Colorado is a fast, skilled team that seemed loathe to dump-and-chase Sunday in favor of carrying the puck into the Vegas zone with control. It resulted in forwards running into a wall the Golden Knights created at the defensive blue line, the puck coming off the attackers’ sticks, and Vegas countered with a rush of its own.
The Golden Knights had no qualms about sending the puck in deep and getting it back. They didn’t come directly off chips from the blue line, but Marchessault’s first and third goals came as a result of a forecheck creating pressure the Avalanche couldn’t answer.
“I think we’re kind of smart with the puck,” Karlsson said. “When there’s plays in the neutral zone we take it. You chip it in and go to work, and it’s working.”
So much worked for the Golden Knights on Sunday.
Their forecheck kept the puck in the Avalanche zone, allowing only 18 shots on goal, a season-low for Colorado. The Golden Knights had no issue exiting the zone, as two of their goals — Pacioretty’s in the second period and Patrick Brown’s in the third — came off rush chances that started near the Vegas nets.

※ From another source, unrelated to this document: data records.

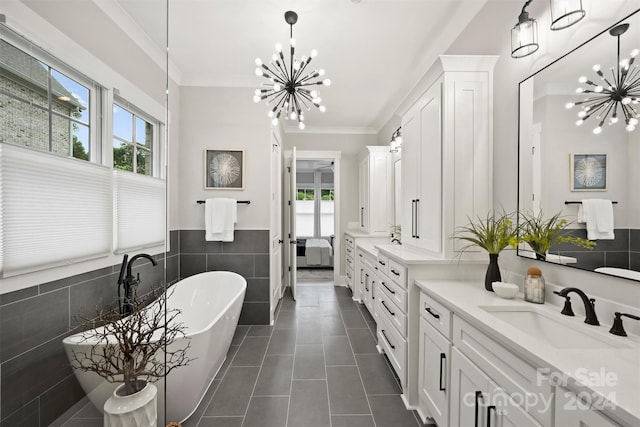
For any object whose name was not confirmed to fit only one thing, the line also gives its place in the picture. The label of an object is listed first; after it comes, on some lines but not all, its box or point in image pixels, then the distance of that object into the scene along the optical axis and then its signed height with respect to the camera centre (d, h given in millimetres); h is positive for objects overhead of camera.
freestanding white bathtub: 925 -872
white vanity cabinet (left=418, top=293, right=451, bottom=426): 1402 -863
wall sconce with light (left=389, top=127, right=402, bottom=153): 3456 +961
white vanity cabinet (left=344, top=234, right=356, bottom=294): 4250 -829
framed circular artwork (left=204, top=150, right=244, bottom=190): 3092 +517
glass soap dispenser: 1376 -388
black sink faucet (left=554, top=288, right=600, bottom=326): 1090 -404
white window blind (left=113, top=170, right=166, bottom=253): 985 +13
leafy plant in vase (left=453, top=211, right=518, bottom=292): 1568 -164
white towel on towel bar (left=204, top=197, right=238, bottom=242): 2988 -72
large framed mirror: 1041 +292
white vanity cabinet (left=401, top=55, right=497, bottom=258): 1824 +506
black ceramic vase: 1584 -367
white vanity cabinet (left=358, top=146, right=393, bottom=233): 4180 +367
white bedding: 6137 -966
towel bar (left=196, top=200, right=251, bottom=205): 3045 +127
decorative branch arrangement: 869 -524
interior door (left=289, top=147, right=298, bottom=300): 3990 -311
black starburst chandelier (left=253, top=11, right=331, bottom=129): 2051 +1221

Brown’s initial shot went off Philipp Grubauer’s chest, but the Colorado goalie couldn’t stuff it, and the puck trickled down and into the goal as Grubauer slid into the cage.
There was no call on the ice despite the puck being in the net and the crowd going wild, then officials huddled and ruled it a goal, firing up the crowd again. Colorado challenged for goalie interference, but the call on the ice stood, raising the decibel level in the arena one more time.

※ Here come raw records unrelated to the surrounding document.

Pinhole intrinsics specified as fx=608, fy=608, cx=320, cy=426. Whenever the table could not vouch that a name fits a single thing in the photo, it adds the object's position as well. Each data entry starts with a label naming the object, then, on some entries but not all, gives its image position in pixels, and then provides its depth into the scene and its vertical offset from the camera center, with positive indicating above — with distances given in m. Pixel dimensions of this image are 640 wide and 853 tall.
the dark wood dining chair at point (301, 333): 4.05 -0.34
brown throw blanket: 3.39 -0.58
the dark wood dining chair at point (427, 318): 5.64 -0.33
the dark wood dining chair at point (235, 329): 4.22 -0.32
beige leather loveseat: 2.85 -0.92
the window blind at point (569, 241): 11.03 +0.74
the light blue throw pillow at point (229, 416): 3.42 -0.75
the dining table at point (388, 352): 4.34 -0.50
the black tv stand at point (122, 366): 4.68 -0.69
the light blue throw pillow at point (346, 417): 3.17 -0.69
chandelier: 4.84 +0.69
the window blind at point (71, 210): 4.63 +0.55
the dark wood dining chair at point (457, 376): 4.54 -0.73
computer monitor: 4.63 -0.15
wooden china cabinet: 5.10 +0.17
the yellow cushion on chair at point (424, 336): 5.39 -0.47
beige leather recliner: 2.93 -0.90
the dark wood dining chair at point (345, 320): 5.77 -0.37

Brown’s goal didn’t play much of a role in the game, extending the lead 5-1 with 6:47 to go, but it allowed a crowd in attendance for a party to celebrate the same goal three times.
“I was just pumped,” Brown said. “(William Carrier) and (Ryan Reaves) made a great play up the ice and I was able to finish with them. They were able to celebrate three times too, so that was fun.”
The fans got to celebrate Marchessault goals three times. He was a point-per-game player in the playoffs his first two years with the Golden Knights, then mustered just three goals and 10 points in 20 postseason games last year.
Coach Pete DeBoer said that bothered him. He didn’t score and had one assist in the Western Conference Final loss to Dallas last season, and DeBoer said he was determined to come into this year with a vengeance.
So far, so good. His five goals this postseason lead the Golden Knights and his seven points are behind online his linemate Karlsson and captain Stone.
The Golden Knights turned a 2-0 series deficit into a best-of-three series with two victories at home. They can thank a lot of the little things for that to be sure, but it doesn’t hurt when the three players DeBoer called the “identity of this franchise” produce, and a motivated player records the third postseason hat trick in team history.
“I think that line, I remember during the season them having some moments where — they also play well, they always play hard, they’re always defensively responsible — but the puck wasn’t always going in at different points for them,” DeBoer said. “They’ve gotten hot at the right time, and they look unstoppable right now.”